Compute p-values across all columns of (possibly large) matrices in R

662 Views Asked by At

is there are any more efficient/faster way to compare two matrices (column by columns) and to compute p-values using t-test for no difference in means (eventually switching to the chisq.test when necessary)?

Here is my solution:

## generate fake data (e.g., from treatment and control data)
z0 <- matrix(rnorm(100),10,10)
z1 <- matrix(rnorm(100, mean=1.1, sd=2),10,10)

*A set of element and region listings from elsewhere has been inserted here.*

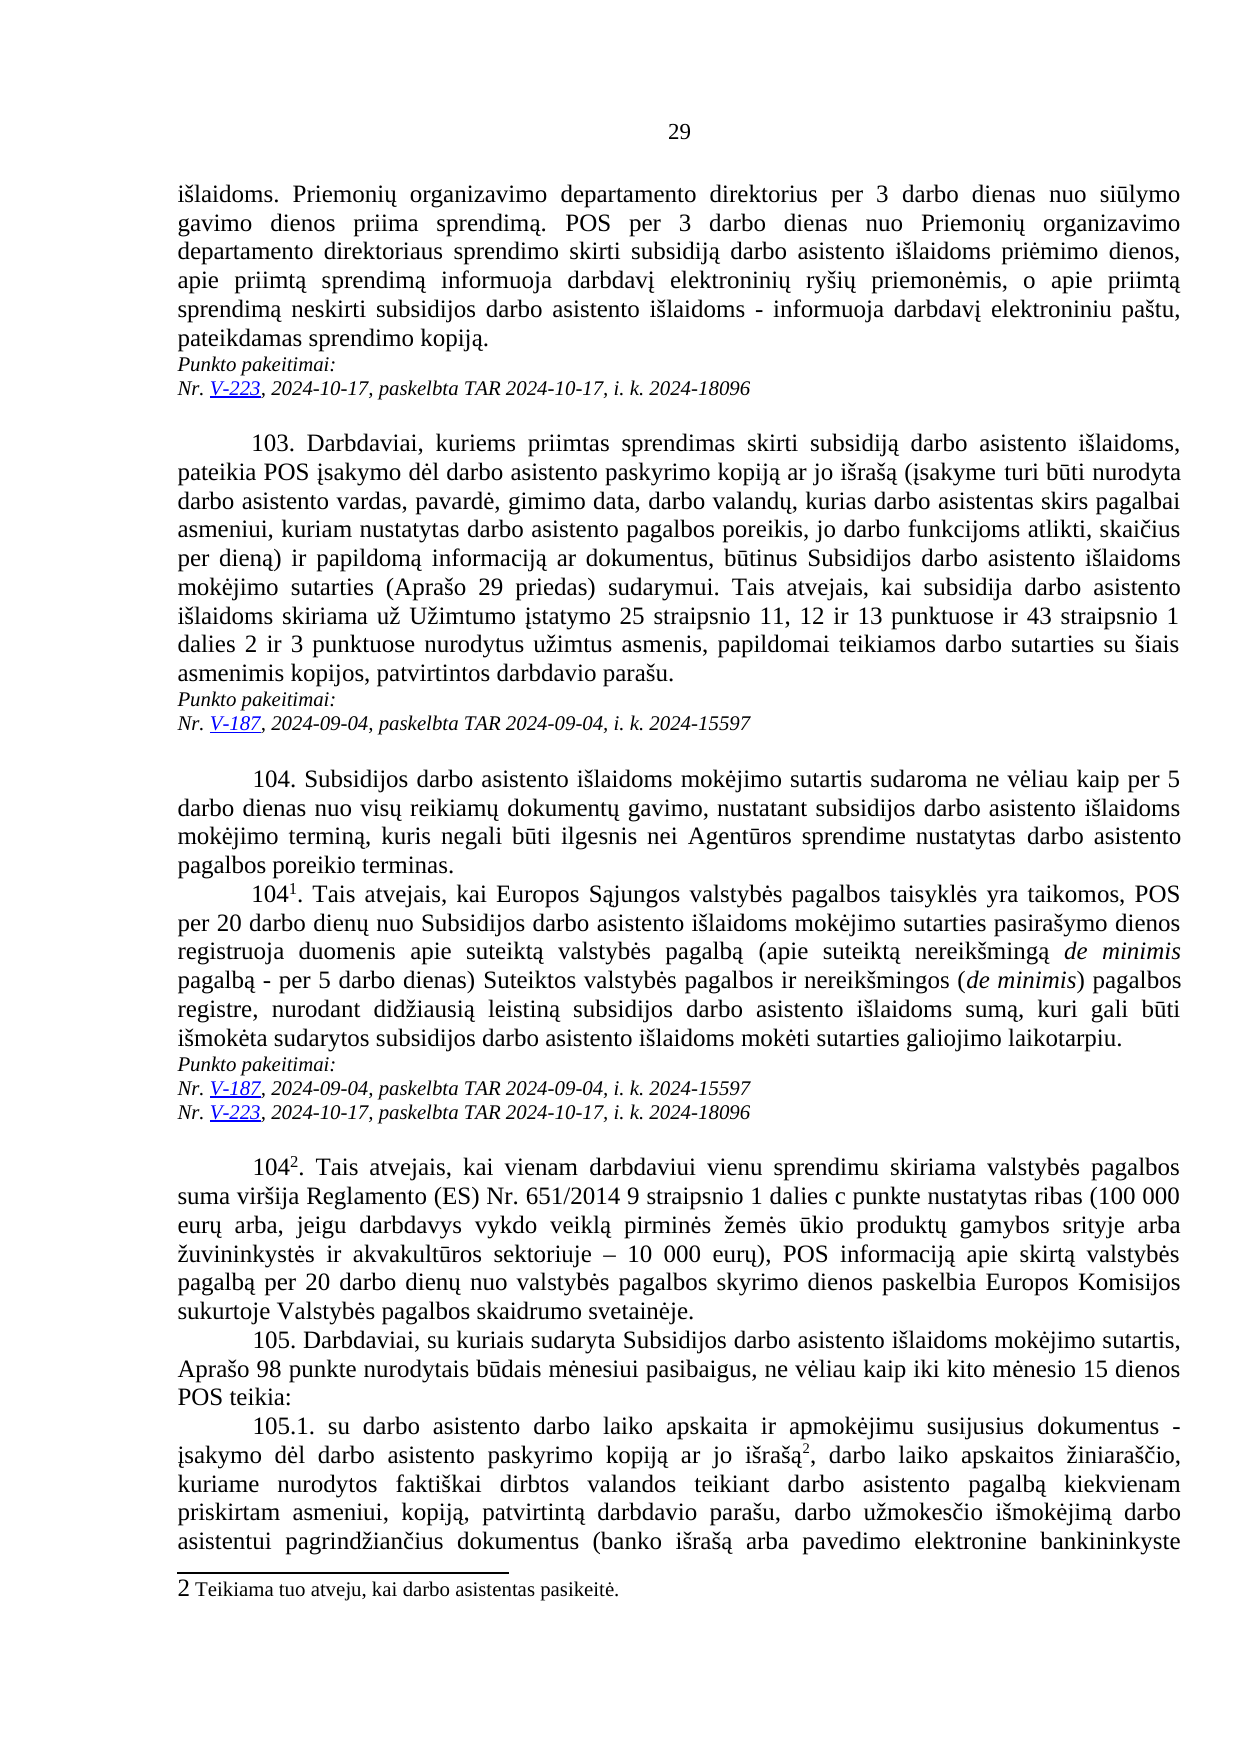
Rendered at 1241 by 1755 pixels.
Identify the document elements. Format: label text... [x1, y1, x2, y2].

text Punkto pakeitimai: [177, 1051, 1181, 1076]
text Nr. V-187, 2024-09-04, paskelbta TAR 2024-09-04, i. k. 2024-15597 [177, 1076, 1181, 1099]
text 105. Darbdaviai, su kuriais sudaryta Subsidijos darbo asistento išlaidoms mokėjimo sutartis, Aprašo 98 punkte nurodytais būdais mėnesiui pasibaigus, ne vėliau kaip iki kito mėnesio 15 dienos POS teikia: [177, 1325, 1181, 1411]
text Punkto pakeitimai: [177, 351, 1181, 376]
text 1042. Tais atvejais, kai vienam darbdaviui vienu sprendimu skiriama valstybės pagalbos suma viršija Reglamento (ES) Nr. 651/2014 9 straipsnio 1 dalies c punkte nustatytas ribas (100 000 eurų arba, jeigu darbdavys vykdo veiklą pirminės žemės ūkio produktų gamybos srityje arba žuvininkystės ir akvakultūros sektoriuje – 10 000 eurų), POS informaciją apie skirtą valstybės pagalbą per 20 darbo dienų nuo valstybės pagalbos skyrimo dienos paskelbia Europos Komisijos sukurtoje Valstybės pagalbos skaidrumo svetainėje. [177, 1152, 1181, 1325]
text 105.1. su darbo asistento darbo laiko apskaita ir apmokėjimu susijusius dokumentus - įsakymo dėl darbo asistento paskyrimo kopiją ar jo išrašą, darbo laiko apskaitos žiniaraščio, kuriame nurodytos faktiškai dirbtos valandos teikiant darbo asistento pagalbą kiekvienam priskirtam asmeniui, kopiją, patvirtintą darbdavio parašu, darbo užmokesčio išmokėjimą darbo asistentui pagrindžiančius dokumentus (banko išrašą arba pavedimo elektronine bankininkyste [177, 1411, 1181, 1555]
text Teikiama tuo atveju, kai darbo asistentas pasikeitė. [177, 1573, 1181, 1602]
text Punkto pakeitimai: [177, 687, 1181, 711]
text išlaidoms. Priemonių organizavimo departamento direktorius per 3 darbo dienas nuo siūlymo gavimo dienos priima sprendimą. POS per 3 darbo dienas nuo Priemonių organizavimo departamento direktoriaus sprendimo skirti subsidiją darbo asistento išlaidoms priėmimo dienos, apie priimtą sprendimą informuoja darbdavį elektroninių ryšių priemonėmis, o apie priimtą sprendimą neskirti subsidijos darbo asistento išlaidoms - informuoja darbdavį elektroniniu paštu, pateikdamas sprendimo kopiją. [177, 179, 1181, 351]
text Nr. V-187, 2024-09-04, paskelbta TAR 2024-09-04, i. k. 2024-15597 [177, 711, 1181, 735]
text 1041. Tais atvejais, kai Europos Sąjungos valstybės pagalbos taisyklės yra taikomos, POS per 20 darbo dienų nuo Subsidijos darbo asistento išlaidoms mokėjimo sutarties pasirašymo dienos registruoja duomenis apie suteiktą valstybės pagalbą (apie suteiktą nereikšmingą de minimis pagalbą - per 5 darbo dienas) Suteiktos valstybės pagalbos ir nereikšmingos (de minimis) pagalbos registre, nurodant didžiausią leistiną subsidijos darbo asistento išlaidoms sumą, kuri gali būti išmokėta sudarytos subsidijos darbo asistento išlaidoms mokėti sutarties galiojimo laikotarpiu. [177, 879, 1181, 1051]
text 104. Subsidijos darbo asistento išlaidoms mokėjimo sutartis sudaroma ne vėliau kaip per 5 darbo dienas nuo visų reikiamų dokumentų gavimo, nustatant subsidijos darbo asistento išlaidoms mokėjimo terminą, kuris negali būti ilgesnis nei Agentūros sprendime nustatytas darbo asistento pagalbos poreikio terminas. [177, 764, 1181, 879]
text 103. Darbdaviai, kuriems priimtas sprendimas skirti subsidiją darbo asistento išlaidoms, pateikia POS įsakymo dėl darbo asistento paskyrimo kopiją ar jo išrašą (įsakyme turi būti nurodyta darbo asistento vardas, pavardė, gimimo data, darbo valandų, kurias darbo asistentas skirs pagalbai asmeniui, kuriam nustatytas darbo asistento pagalbos poreikis, jo darbo funkcijoms atlikti, skaičius per dieną) ir papildomą informaciją ar dokumentus, būtinus Subsidijos darbo asistento išlaidoms mokėjimo sutarties (Aprašo 29 priedas) sudarymui. Tais atvejais, kai subsidija darbo asistento išlaidoms skiriama už Užimtumo įstatymo 25 straipsnio 11, 12 ir 13 punktuose ir 43 straipsnio 1 dalies 2 ir 3 punktuose nurodytus užimtus asmenis, papildomai teikiamos darbo sutarties su šiais asmenimis kopijos, patvirtintos darbdavio parašu. [177, 428, 1181, 687]
text Nr. V-223, 2024-10-17, paskelbta TAR 2024-10-17, i. k. 2024-18096 [177, 1099, 1181, 1124]
text Nr. V-223, 2024-10-17, paskelbta TAR 2024-10-17, i. k. 2024-18096 [177, 376, 1181, 399]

## function to compare columns (bloody for loop)
compare.matrix <- function(z0, z1){
  pval <- numeric(ncol(z0)) ## initialize

  for(i in 1:ncol(z0)){ ## compare columns
    pval[i] <- t.test(z1[, i], z0[, i])$p.value

    ## if var is categorical, switch test type
    if ( length(unique(z1[,i]))==2){
      index <- c(rep(0, nrow(z0)), rep(1, nrow(z1)))
      xx <- c(z0[,i], z1[,i])
      pval[i] <- chisq.test(table(xx, index), simulate.p.value=TRUE)$p.value      
    }
  }
  return(pval)  
}
compare.matrix(z0, z1)
1

There are 1 best solutions below

0
On BEST ANSWER

Here's one way using dplyr. It would probably be better to combine the first three lines into a single step if you've got large matrices, but I separated them for clarity. I think the chi-squared case would be a fairly simple extension.

z0_melt = melt(z0, value.name='z0')[,c('Var2','z0')]
z1_melt = melt(z1, value.name='z1')[,c('Var2','z1')]
all_df = merge(z0_melt, z1_melt)

library(dplyr)

all_df %>%
  group_by(Var2) %>%
  summarize(p = t.test(z0, z1)$p.value)